At least one of the men pictured in a brutal video depicting a shark being dragged by its tail behind a speeding boat has a history of posting troubling pictures of himself handling wildlife.
Florida wildlife officials investigating the video said Wednesday they have confirmed the identities of the men. They are not yet releasing their names while they look into the incident. But online commenters, who helped lead investigators to the group, singled out one as a Manatee County angler who in the past has repeatedly drawn protests for posting pictures of himself manhandling birds and fish.
In one, he dangles a spotted eagle ray from a rope. In another, he and friends grip a white pelican with its wings outstretched. Another post shows him holding two dead tarpon.
Florida Fish and Wildlife Conservation Commission investigators looked into the posts but ultimately filed no charges before closing their case in January, said spokesman Rob Klepper.
It’s also not clear whether the latest video breaks any laws, he said. Investigators are still trying to identify the species of shark and location of the video. It is believed to have happened off Florida’s West Coast.
“We’re trying to let our investigators do their work, and we don’t like to get out in front of them,” he said. “And we really appreciate the public’s help.
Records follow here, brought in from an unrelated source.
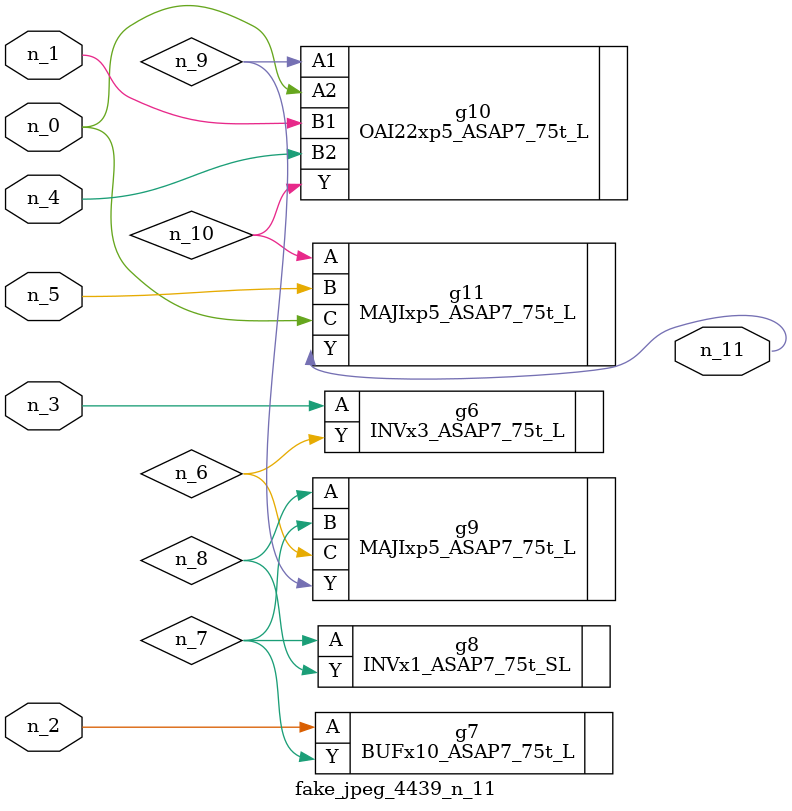
<source format=v>
module fake_jpeg_4439_n_11 (n_3, n_2, n_1, n_0, n_4, n_5, n_11);

input n_3;
input n_2;
input n_1;
input n_0;
input n_4;
input n_5;

output n_11;

wire n_10;
wire n_8;
wire n_9;
wire n_6;
wire n_7;

INVx3_ASAP7_75t_L g6 ( 
.A(n_3),
.Y(n_6)
);

BUFx10_ASAP7_75t_L g7 ( 
.A(n_2),
.Y(n_7)
);

INVx1_ASAP7_75t_SL g8 ( 
.A(n_7),
.Y(n_8)
);

MAJIxp5_ASAP7_75t_L g9 ( 
.A(n_8),
.B(n_7),
.C(n_6),
.Y(n_9)
);

OAI22xp5_ASAP7_75t_L g10 ( 
.A1(n_9),
.A2(n_0),
.B1(n_1),
.B2(n_4),
.Y(n_10)
);

MAJIxp5_ASAP7_75t_L g11 ( 
.A(n_10),
.B(n_5),
.C(n_0),
.Y(n_11)
);


endmodule
</source>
We had a huge amount of tips come into our hotline, and it was really helpful.”
The video triggered outrage in Florida’s fishing community Tuesday after its creators sent it to Capt. Mark Quartiano, the celebrity Miami shark hunter known as Mark the Shark. Quartiano reposted the video on Instagram, slamming its content, and notified state wildlife officials.
“I don’t know what they expected me to do. Laugh it off and say nice work? Oh no, that’s not me,” Quartiano said. “I’ve killed tens of thousands of sharks but not tortured them, not inhumanely and not disrespected them like that.”
Quartiano’s post noted that he had received the video from two Instagram accounts, @bearjew428 and @MICHAELWENZEL. Wenzel and his family did not respond to calls from the Miami Herald. His Instagram account was shut down Wednesday.
WFTS, an ABC television affiliate in Tampa, spoke to someone who went to school with Wenzel.
“I was very saddened by it and hurt just because I know him, and it was hard to see someone that I know do something like that, especially to marine wildlife,” Sydney Thomas told the station.
In the video, the three men point and smile as the shark, tied by its tail, is dragged behind the speeding boat, twisting and flopping in the boat’s wake. Quartiano said the shark, about six or seven feet long, looked to be a blacktip. The men also sent a picture of the shark’s mangled body taken afterward.
After Quartiano notified investigators, they asked him to leave the post online, hoping to generate tips. Quartiano’s followers quickly identified one of the participants, who they said is well known among Florida’s west coast anglers for posting images of himself with dead fish.